By , Terry Sullivan
Published August 25, 2016
After exploring the surface of the moon in an Oculus Rift headset, I wrestled with a bout of nausea that lasted a few hours. (Next time, I’ll be sure to follow the manufacturer’s advice and take a 10-minute break after every half-hour of play.) This “simulator sickness”—similar to motion sickness—is a fairly common side effect caused by the brain’s struggle to square what you see with what you feel.
When I leap and soar in real life, my brain gets vestibular feedback from my inner ears. But in virtual reality, that feedback is absent. That’s why VR companies are rushing to fine-tune the motion tracking in their headsets and are even considering installing electrodes inside the devices to stimulate the brain. The military uses such electrodes to keep fighter pilots from getting sick in simulators.
For some users, the hefty headsets can cause pressure on the nose or cheeks. And then, of course, there’s always the risk of tripping over a coffee table while you’re off exploring the far reaches of the universe. That’s why many VR games put you in a seated position. To be safe, you might want to have a spotter with you before you cover your eyes with the goggles and make the leap into virtual space.

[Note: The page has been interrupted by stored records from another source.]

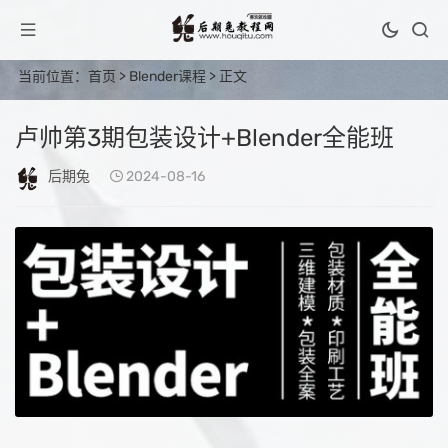
当前位置：
首页
>
Blender课程
> 正文
卢帅第3期包装设计+Blender全能班
后期兔
2024-08-16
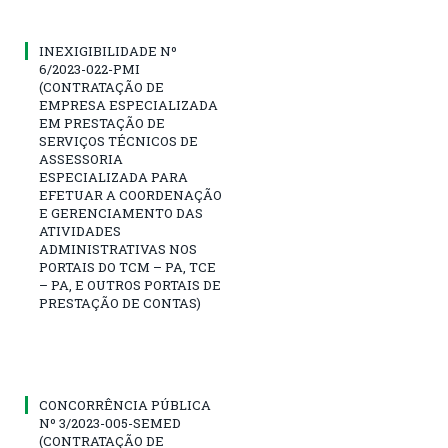
INEXIGIBILIDADE Nº
6/2023-022-PMI
(CONTRATAÇÃO DE
EMPRESA ESPECIALIZADA
EM PRESTAÇÃO DE
SERVIÇOS TÉCNICOS DE
ASSESSORIA
ESPECIALIZADA PARA
EFETUAR A COORDENAÇÃO
E GERENCIAMENTO DAS
ATIVIDADES
ADMINISTRATIVAS NOS
PORTAIS DO TCM – PA, TCE
– PA, E OUTROS PORTAIS DE
PRESTAÇÃO DE CONTAS)
CONCORRÊNCIA PÚBLICA
Nº 3/2023-005-SEMED
(CONTRATAÇÃO DE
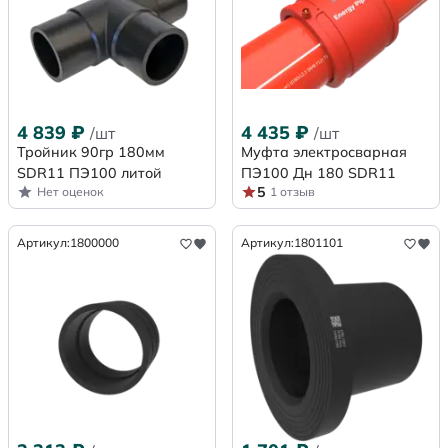
4 839
₽
4 435
₽
/шт
/шт
Тройник 90гр 180мм
Муфта электросварная
SDR11 ПЭ100 литой
ПЭ100 Дн 180 SDR11
5
Нет оценок
1 отзыв
Артикул:
1800000
Артикул:
1801101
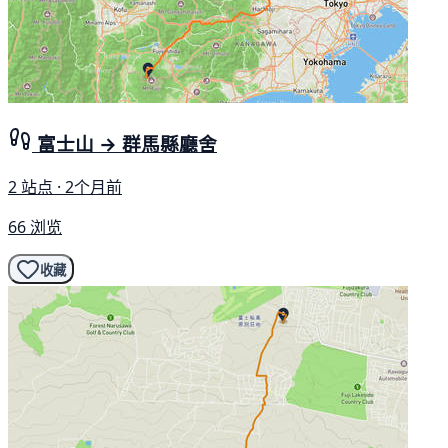
富士山 → 群馬縣廳舍
2 站点 · 2个月前
66 浏览
收藏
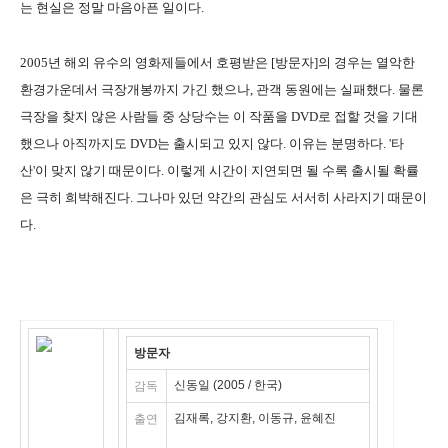
는 현실은 정말 마음아픈 일이다.
2005년 해외 유수의 영화제들에서 호평받은 [방문자]의 경우는 열악한
환경가운데서 극장개봉까지 가긴 했으나, 관객 동원에는 실패했다. 물론
극장을 찾지 않은 사람들 중 상당수는 이 작품을 DVD로 접할 것을 기대
했으나 아직까지도 DVD는 출시되고 있지 않다. 이유는 분명하다. '타
산'이 맞지 않기 때문이다. 이렇게 시간이 지연되면 될 수록 출시될 확률
은 극히 희박해진다. 그나마 있던 약간의 관심도 서서히 사라지기 때문이
다.
방문자
신동일 (2005 / 한국)
감독
김재록, 강지환, 이동규, 윤혜진
출연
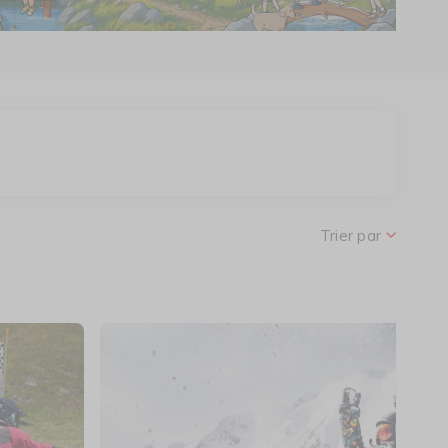
r le Pass
Trier par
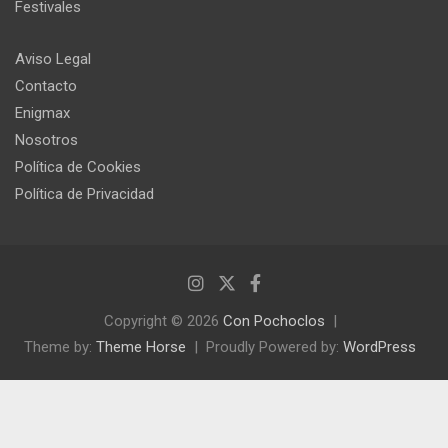
Festivales
Aviso Legal
Contacto
Enigmax
Nosotros
Política de Cookies
Política de Privacidad
Copyright © 2026
Con Pochoclos
Theme by:
Theme Horse
Proudly Powered by:
WordPress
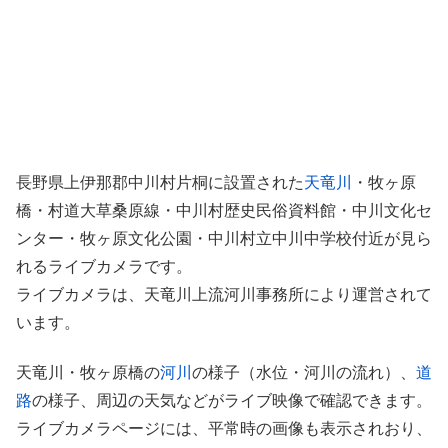
長野県上伊那郡中川村片桐に設置された
天竜川
・牧ヶ原
橋・村道大草桑原線・中川村歴史民俗資料館・中川文化セ
ンター・牧ヶ原文化公園・中川村立中川中学校付近が見ら
れるライブカメラです。
ライブカメラは、天竜川上流河川事務所により運営されて
います。
天竜川・牧ヶ原橋の
河川
の様子（水位・河川の流れ）、
道
路
の様子、周辺の天気などがライブ映像で確認できます。
ライブカメラページには、平常時の画像も表示されおり、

VR’s immersive, role-playing prowess has been used to treat people suffering from depression and post-traumatic stress disorder. According to psychology professor Jim Blascovich, co-author of “Infinite Reality: The Hidden Blueprint of Our Virtual Lives” (William Morrow Paperbacks, 2012), it may be powerful enough to distract even young burn victims and significantly reduce their pain.
In fact, researchers are studying VR’s strong pull on the psyche to see whether it could be addictive. Stanford University psychiatrist Elias Aboujaoude, author of “Virtually You: The Dangerous Powers of the E-Personality” (W.W. Norton & Co., 2012), says it’s too soon to say. “We would all do well to approach VR with a certain degree of caution,” he adds. “As something to be enjoyed in measured doses, not something to get lost in.”
Until more is known, be sure to pause for those 10-minute breaks, and if you find yourself feeling nauseated, refrain from driving, cycling, or operating heavy machinery.
Editor's Note: This article also appeared in the October 2016 issue of Consumer Reports magazine.